What mutations do not do, however, is ensure a population will end up with genes that will benefit survival well enough to prevent eventual extinction. Which is why most species have ended up going extinct.
It is better explained by mechanisms that are designed to produce certain forms over and over again and are self organising and predictable through processes like development and self directed change.

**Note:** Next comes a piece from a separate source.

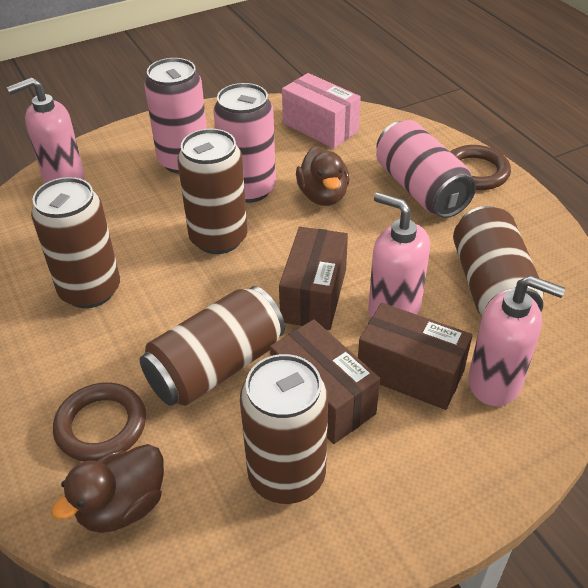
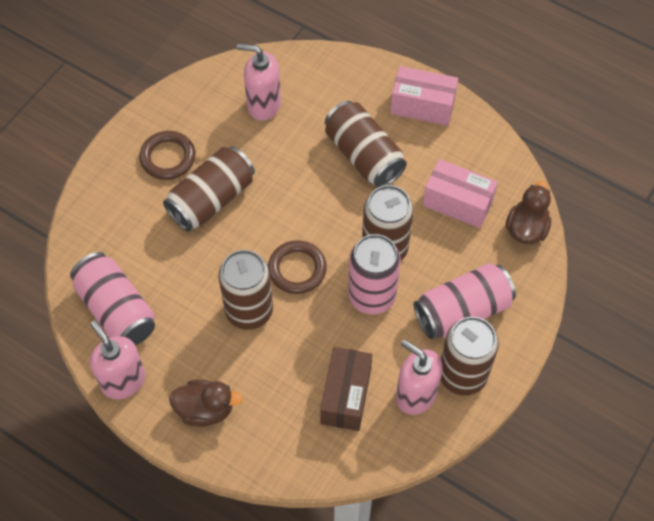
brown box: [270,319,380,444] [279,227,348,330] [358,303,473,410] = 3 -> [320,347,373,431] = 1
pink box: [282,73,361,148] = 1 -> [390,66,458,126] [423,159,498,228] = 2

Such a mechanism would not explain genetic defects and extinction outside of human interference very well. Plus, the "repeating forms" can very easily be explained by the fact that despite environmental changes over time, many traits which are beneficial for specific niches remain as such (for example, body shapes that reduce drag in water in aquatic organisms). If there was really such a framework as you imply, then why aren't identical genes the result of these reappearing traits? Why are the genes that shape a dolphin so dissimilar to the ones that shape a shark despite the immense similarities in their bodily shapes and the environment in which they live?
There are certain genes which program for certain features that are the same for all living things such as eyes.
This isn't true. All vertebrates have great similarity in terms of the eye relevant genes, but this is not the case with invertebrates. Certain traits are so beneficial for survival that they will appear multiple times in a very similar fashion despite having entirely different genes contribute to them. Last I checked, it was estimated that eyes evolved independently more than 1000 times.
The variation is just a matter of those genes being switched on or off. This genetic info was already there to produce these features.
-_- by that logic, all humans have genes for all eye colors, and which one you end up with is a matter of chance and environment. This is not the case. Gene activation and inactivation is not sufficient to explain variety in phenotype in populations completely. Furthermore, we have sequenced the genomes of large populations of our own species and thus know for a fact that many of the variations within our species are a matter of genetic differences, not differences in genetic expression.
Consider identical twins, including ones that were separated at birth. Exactly how different do those people end up being, even if they end up in entirely different environments? Usually not very different at all. All differences between such twins would have to be the result of environmental influence and differences in genetic expression, yet, how they develop is mostly the same no matter what, generally amounting to making them just different enough that you could tell them apart and little more.